И она начала без церемоний, с бесхитростным материнским участием расспрашивать гостя о его здоровье. Он, казалось, тотчас понял её простую добрую душу, и они прекрасно поладили между собой. С пастором, возвратившимся домой под вечер, мистер Холдсворт сошёлся не так скоро, ибо при первой встрече мужчины обыкновенно испытывают некую естественную взаимную антипатию. Однако и гость, и хозяин очень старались эту антипатию преодолеть, хотя каждый из них и рассматривал другого как образчик чуждой породы людей.

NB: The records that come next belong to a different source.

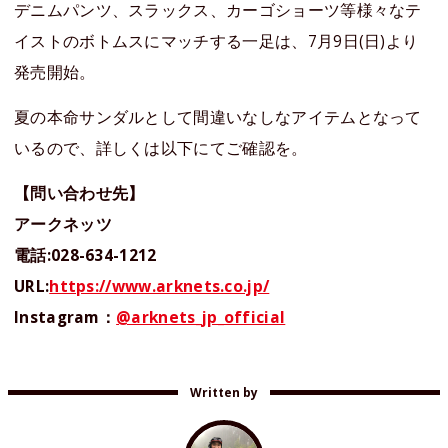
デニムパンツ、スラックス、カーゴショーツ等様々なテ
イストのボトムスにマッチする一足は、7月9日(日)より
発売開始。
夏の本命サンダルとして間違いなしなアイテムとなって
いるので、詳しくは以下にてご確認を。
【問い合わせ先】
アークネッツ
電話:028-634-1212
URL:
https://www.arknets.co.jp/
Instagram：
@arknets_jp_official
Written by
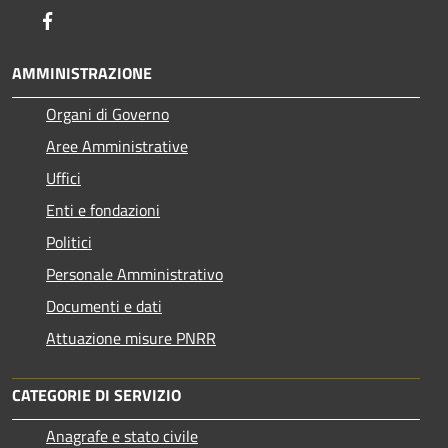
Facebook
AMMINISTRAZIONE
Organi di Governo
Aree Amministrative
Uffici
Enti e fondazioni
Politici
Personale Amministrativo
Documenti e dati
Attuazione misure PNRR
CATEGORIE DI SERVIZIO
Anagrafe e stato civile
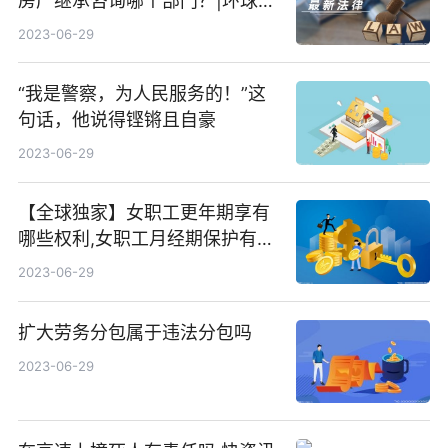
房产继承咨询哪个部门？|环球报
资讯
2023-06-29
“我是警察，为人民服务的！”这
句话，他说得铿锵且自豪
2023-06-29
【全球独家】女职工更年期享有
哪些权利,女职工月经期保护有哪
些
2023-06-29
扩大劳务分包属于违法分包吗
2023-06-29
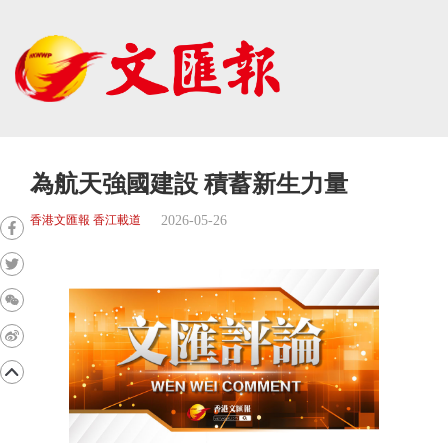
為航天強國建設 積蓄新生力量
2026-05-26
香港文匯報 香江載道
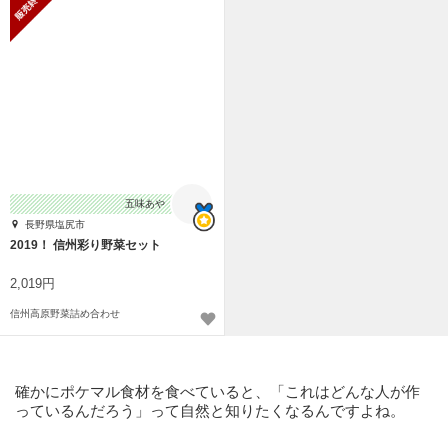
五味あや
長野県塩尻市
2019！ 信州彩り野菜セット
2,019円
信州高原野菜詰め合わせ
確かにポケマル食材を食べていると、「これはどんな人が作
っているんだろう」って自然と知りたくなるんですよね。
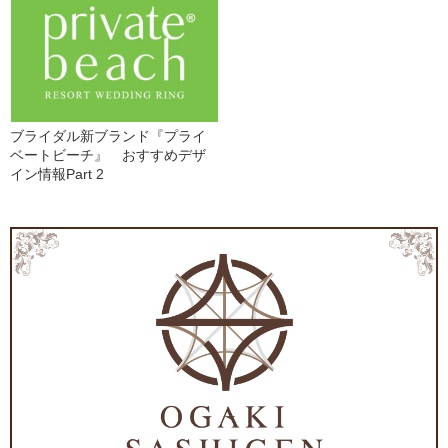
ブライダル新ブランド『プライ
ベートビーチ』 おすすめデザ
イン情報Part 2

В воскресенье после обеда мне пришлось покинуть Хоуп-Фарм, поскольку в Элтеме меня ждали не только собственные мои дела, но и обязанности мистера Холдсворта. В том, что в моё отсутствие на ферме будет царить полное согласие, я уверен не был: ещё до того как я уехал, почтенный пастор и мой друг, которого я так превозносил, успели раз или два разойтись во мнениях. В среду я получил короткую записку, в которой Холдсворт просил прислать ему кое-какие книги, теодолит и другие геодезические инструменты – всё это нетрудно было передать в Хитбридж по выстроенной нами ветви. Я отправился к своему патрону на квартиру и собрал то, что значилось в списке: итальянский, латынь, тригонометрию. Из одних только книг, без приборов, вышла увесистая посылка. Мне стало любопытно, как обстоят дела на Хоуп-Фарм, однако отправиться туда я смог лишь в субботу.
Сойдя с поезда, я увидел Холдсворта, пришедшего в Хитбридж, чтобы меня встретить. Он был уже совсем не тот, каким я его оставил: за несколько дней его кожа потемнела, в глазах заблестели искорки, апатия рассеялась. Я сказал ему, что с виду он очень поздоровел.

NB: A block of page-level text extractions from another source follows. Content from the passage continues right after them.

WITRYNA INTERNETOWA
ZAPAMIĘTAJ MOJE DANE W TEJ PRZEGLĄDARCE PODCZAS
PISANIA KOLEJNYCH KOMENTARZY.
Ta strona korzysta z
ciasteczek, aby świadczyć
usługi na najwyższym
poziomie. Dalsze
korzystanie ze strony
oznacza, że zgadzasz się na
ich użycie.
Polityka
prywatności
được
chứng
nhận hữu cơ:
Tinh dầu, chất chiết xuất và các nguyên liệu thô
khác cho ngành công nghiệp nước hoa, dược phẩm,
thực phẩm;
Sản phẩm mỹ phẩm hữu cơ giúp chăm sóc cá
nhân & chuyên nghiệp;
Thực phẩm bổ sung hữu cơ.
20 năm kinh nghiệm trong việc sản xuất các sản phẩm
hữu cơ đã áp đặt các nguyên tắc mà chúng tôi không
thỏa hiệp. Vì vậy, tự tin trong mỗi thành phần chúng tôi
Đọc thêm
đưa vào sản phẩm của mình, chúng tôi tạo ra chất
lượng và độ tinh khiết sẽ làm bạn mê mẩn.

– О да! Жду не дождусь, когда снова начну работать. Неделю назад я и помыслить боялся о делах, теперь же мне не терпится к ним вернуться. Деревенский воздух творит со мною чудеса.
– Выходит, вы довольны своим пребыванием на ферме?
– Хоуп-Фарм – место по-своему удивительное. Там так спокойно, как и должно быть в деревне, однако нет той скуки, какую я всегда считал неотъемлемой частью сельской жизни. Пастор – умнейший человек и интересный собеседник.
– Так вы с ним ладите? Признаться, я опасался, что вы не сойдётесь.
– Боюсь, раз или два я был очень близок к тому, чтобы рассердить его преувеличенным заявлением или необдуманным оборотом речи. Беседуя с людьми обыкновенными, мы, как правило, взвешиваем слова с меньшим тщанием, но, увидев, как легко оскорбить слух почтенного пастыря, я начал строже за собою следить. Полагаю, это упражнение весьма полезно: я стал привыкать выражаться так, чтобы в точности передавать свои мысли, не производя при этом пустых эффектов.